▶ **WHAT YOU WILL DO**:
Pictures do not belong in the copy, so please give every entry below again exactly.

____

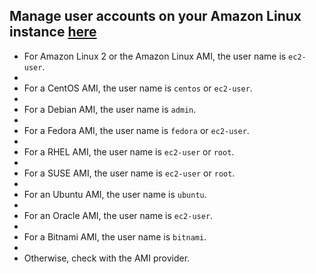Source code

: ## Manage user accounts on your Amazon Linux instance [here](https://docs.aws.amazon.com/AWSEC2/latest/UserGuide/managing-users.html)

- For Amazon Linux 2 or the Amazon Linux AMI, the user name is `ec2-user`.
- 
- For a CentOS AMI, the user name is `centos` or `ec2-user`.
- 
- For a Debian AMI, the user name is `admin`.
- 
- For a Fedora AMI, the user name is `fedora` or `ec2-user`.
- 
- For a RHEL AMI, the user name is `ec2-user` or `root`.
- 
- For a SUSE AMI, the user name is `ec2-user` or `root`.
- 
- For an Ubuntu AMI, the user name is `ubuntu`.
- 
- For an Oracle AMI, the user name is `ec2-user`.
- 
- For a Bitnami AMI, the user name is `bitnami`.
- 
- Otherwise, check with the AMI provider.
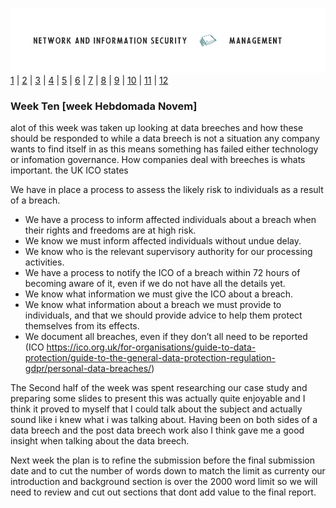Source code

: ![Logo](Images/PCOM7E.png)
[1](/MyPortfolio/PCOM7E/Unit01.html) | [2](/MyPortfolio/PCOM7E/Unit02.html) | [3](/MyPortfolio/PCOM7E/Unit03.html) | [4](/MyPortfolio/PCOM7E/Unit04.html) | [5](/MyPortfolio/PCOM7E/Unit05.html) | [6](/MyPortfolio/PCOM7E/Unit06.html) | [7](/MyPortfolio/PCOM7E/Unit07.html) | [8](/MyPortfolio/PCOM7E/Unit08.html) | [9](/MyPortfolio/PCOM7E/Unit09.html) | [10](/MyPortfolio/PCOM7E/Unit10.html) | [11](/MyPortfolio/PCOM7E/Unit11.html) | [12](/MyPortfolio/PCOM7E/Unit12.html)
### Week Ten [week Hebdomada Novem]

alot of this week was taken up looking at data breeches and how these should be responded to while a data breech is not a situation any company wants to find itself in as this means something has failed either technology or infomation governance. How companies deal with breeches is whats important. the UK ICO states 



We have in place a process to assess the likely risk to individuals as a result of a breach.

- We have a process to inform affected individuals about a breach when their rights and freedoms are at high risk.
- We know we must inform affected individuals without undue delay. 
- We know who is the relevant supervisory authority for our processing activities.
- We have a process to notify the ICO of a breach within 72 hours of becoming aware of it, even if we do not have all the details yet.
- We know what information we must give the ICO about a breach.
- We know what information about a breach we must provide to individuals, and that we should provide advice to help them protect themselves from its effects.
- We document all breaches, even if they don’t all need to be reported (ICO https://ico.org.uk/for-organisations/guide-to-data-protection/guide-to-the-general-data-protection-regulation-gdpr/personal-data-breaches/)

The Second half of the week was spent researching our case study and preparing some slides to present this was actually quite enjoyable and I think it proved to myself that I could talk about the subject and actually sound like i knew what i was talking about. Having been on both sides of a data breech and the post data breech work also I think gave me a good insight when talking about the data breech.

Next week the plan is to refine the submission before the final submission date and to cut the number of words down to match the limit as currenty our introduction and background section is over the 2000 word limit so we will need to review and cut out sections that dont add value to the final report.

____

▶ **EXERCISE RESPONSE**:
Source code

: ## Manage user accounts on your Amazon Linux instance [here](https://docs.aws.amazon.com/AWSEC2/latest/UserGuide/managing-users.html)

- For Amazon Linux 2 or the Amazon Linux AMI, the user name is `ec2-user`.
- 
- For a CentOS AMI, the user name is `centos` or `ec2-user`.
- 
- For a Debian AMI, the user name is `admin`.
- 
- For a Fedora AMI, the user name is `fedora` or `ec2-user`.
- 
- For a RHEL AMI, the user name is `ec2-user` or `root`.
- 
- For a SUSE AMI, the user name is `ec2-user` or `root`.
- 
- For an Ubuntu AMI, the user name is `ubuntu`.
- 
- For an Oracle AMI, the user name is `ec2-user`.
- 
- For a Bitnami AMI, the user name is `bitnami`.
- 
- Otherwise, check with the AMI provider.
Source code

: ![Logo](Images/PCOM7E.png)
[1](/MyPortfolio/PCOM7E/Unit01.html) | [2](/MyPortfolio/PCOM7E/Unit02.html) | [3](/MyPortfolio/PCOM7E/Unit03.html) | [4](/MyPortfolio/PCOM7E/Unit04.html) | [5](/MyPortfolio/PCOM7E/Unit05.html) | [6](/MyPortfolio/PCOM7E/Unit06.html) | [7](/MyPortfolio/PCOM7E/Unit07.html) | [8](/MyPortfolio/PCOM7E/Unit08.html) | [9](/MyPortfolio/PCOM7E/Unit09.html) | [10](/MyPortfolio/PCOM7E/Unit10.html) | [11](/MyPortfolio/PCOM7E/Unit11.html) | [12](/MyPortfolio/PCOM7E/Unit12.html)
### Week Ten [week Hebdomada Novem]

alot of this week was taken up looking at data breeches and how these should be responded to while a data breech is not a situation any company wants to find itself in as this means something has failed either technology or infomation governance. How companies deal with breeches is whats important. the UK ICO states 



We have in place a process to assess the likely risk to individuals as a result of a breach.

- We have a process to inform affected individuals about a breach when their rights and freedoms are at high risk.
- We know we must inform affected individuals without undue delay. 
- We know who is the relevant supervisory authority for our processing activities.
- We have a process to notify the ICO of a breach within 72 hours of becoming aware of it, even if we do not have all the details yet.
- We know what information we must give the ICO about a breach.
- We know what information about a breach we must provide to individuals, and that we should provide advice to help them protect themselves from its effects.
- We document all breaches, even if they don’t all need to be reported (ICO https://ico.org.uk/for-organisations/guide-to-data-protection/guide-to-the-general-data-protection-regulation-gdpr/personal-data-breaches/)

The Second half of the week was spent researching our case study and preparing some slides to present this was actually quite enjoyable and I think it proved to myself that I could talk about the subject and actually sound like i knew what i was talking about. Having been on both sides of a data breech and the post data breech work also I think gave me a good insight when talking about the data breech.

Next week the plan is to refine the submission before the final submission date and to cut the number of words down to match the limit as currenty our introduction and background section is over the 2000 word limit so we will need to review and cut out sections that dont add value to the final report.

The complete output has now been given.